Wie können sich Gehörlose und Hörende verständigen, wenn beide des jeweils anderen Sprache nicht sprechen? Dieses Problem wollen Forschergruppen aus sechs Ländern nun in einem von der EU geförderten Projekt lösen, indem sie einen digitalen Übersetzer entwickeln, der in Echtzeit Gebärdensprache in Schrift und Schrift in Gebärdensprache umwandelt.
Ein Avatar stellt die Gebärden dar
Doch Gebärdensprachen sind von Land zu Land unterschiedlich. Allein in Europa gibt es etwa 50 verschiedene, die anerkannt sind. Die Uni Siegen ist im EU-Projekt verantwortlich für die deutsche Gebärdensprache. Die Forscher nutzen zur Digitalisierung Handschuhe voller Sensoren. Wenn die Forscher im Labor die Handschuhe tragen und Gebärden mit den Händen formen, erkennen eine spezielle Kamera und eine Software die Bewegungen, die Stellungen der Hände und den Abstand der Hände zum Körper. Eine virtuelle Figur, ein so genannter Avatar, auf einem Computer registriert die Bewegungen und stellt die Gebärden auf dem Bildschirm dar.
Informationen in sechs verschiedenen Sprachen
In einem ersten Schritt werden Gebärdenzeichen mit dem Avatar digitalisiert und in einer Datenbank gespeichert, zunächst 500 Wörter in der deutschen Gebärdensprache. Der Übersetzer soll ein Hilfsmittel sein, das die Kommunikation für gehörlose Menschen im Alltag und im Studium erleichtert.

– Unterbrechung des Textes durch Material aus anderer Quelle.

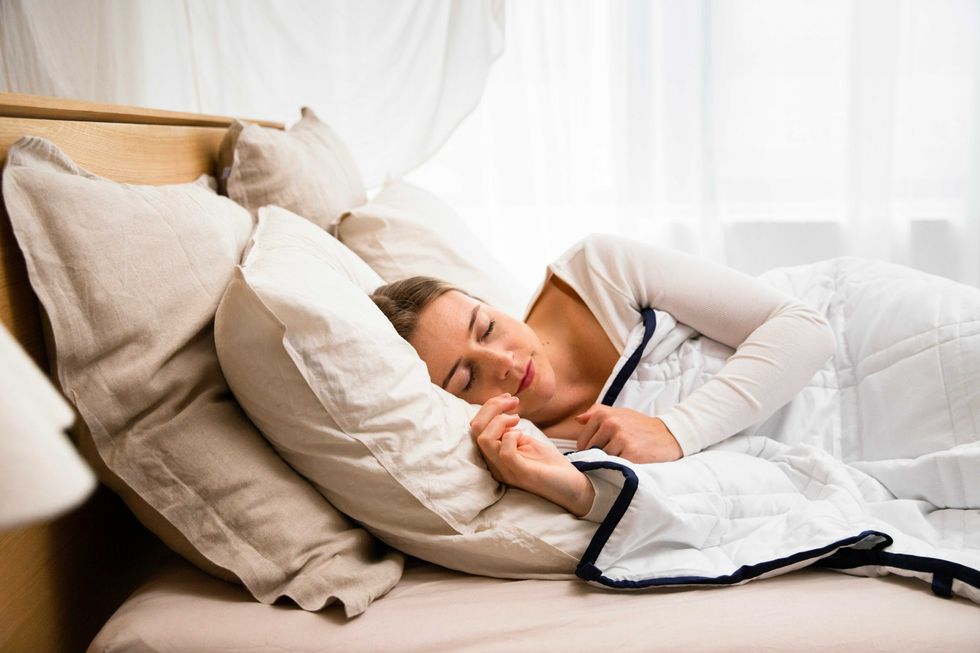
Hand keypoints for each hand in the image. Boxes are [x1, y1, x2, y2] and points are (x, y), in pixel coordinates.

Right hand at [470, 394, 594, 516]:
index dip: (489, 407)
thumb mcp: (527, 443)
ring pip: (485, 440)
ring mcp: (507, 471)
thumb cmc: (551, 466)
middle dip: (492, 408)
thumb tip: (503, 415)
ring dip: (500, 420)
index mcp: (495, 456)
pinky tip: (523, 433)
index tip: (508, 398)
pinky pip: (505, 452)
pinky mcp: (521, 474)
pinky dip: (512, 436)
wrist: (574, 489)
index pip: (476, 428)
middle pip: (476, 431)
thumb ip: (511, 433)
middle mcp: (496, 465)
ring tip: (517, 418)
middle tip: (512, 401)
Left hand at [575, 404, 681, 462]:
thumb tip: (577, 420)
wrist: (669, 435)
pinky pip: (614, 465)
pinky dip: (619, 468)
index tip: (603, 452)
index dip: (590, 451)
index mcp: (603, 415)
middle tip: (615, 456)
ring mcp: (620, 438)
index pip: (582, 442)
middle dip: (599, 458)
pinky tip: (628, 463)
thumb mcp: (620, 413)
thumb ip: (597, 413)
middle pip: (590, 452)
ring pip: (601, 460)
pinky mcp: (630, 453)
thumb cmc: (641, 426)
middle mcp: (610, 424)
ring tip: (622, 459)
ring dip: (609, 463)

Im Oktober 2018 soll ein interaktiver Service-Bildschirm in einer zentralen U-Bahn-Station in Porto an den Start gehen. In sechs verschiedenen Sprachen, darunter auch in Deutsch, sollen sich Gehörlose dort informieren können: Welche Linie fährt in die Innenstadt und wie viel kostet ein Tagesticket? Gehörlose Touristen und Einheimische können dort ihre Fragen in ein Terminal eingeben und ein Avatar antwortet ihnen in Gebärdensprache. Die Wörter setzt der Avatar je nach Frage individuell zusammen. Benötigt er für seine Antwort Wörter, die nicht zu den 500 Vorprogrammierten gehören, buchstabiert er sie im Fingeralphabet. Alles in Echtzeit.
Schriftsprache ist wie eine Fremdsprache
Für Gehörlose hat der Avatar in der U-Bahn-Station entscheidende Vorteile: Sie sind weder mit gesprochener Sprache noch mit geschriebener Sprache konfrontiert. „Schriftsprache ist für Gehörlose wie eine Fremdsprache und deshalb sehr kompliziert. Die Grammatik und die Wort-Reihenfolge unterscheiden sich grundlegend von der Gebärdensprache. Der Avatar erleichtert das Verständnis also ganz ungemein“, erklärt Prof. Hubert Roth. Er leitet das Projekt für die deutsche Gebärdensprache an der Universität Siegen als Geschäftsführender Direktor des Zentrums für Entwicklungsländerforschung und Wissenstransfer (ZEW).
Der Avatar in der U-Bahn-Station soll nur der Anfang sein. „Wir wissen, dass 500 Wörter nicht sehr viel ist. Wir müssen klein anfangen und stecken uns hohe Ziele“, sagt Prof. Hubert Roth. Der Plan ist, die Datenbank mit digitalisierten Gebärden und den Avatar um Mimik zu erweitern, die in der Gebärdensprache sehr wichtig ist. Außerdem wollen die Forscher langfristig neue Anwendungsgebiete testen.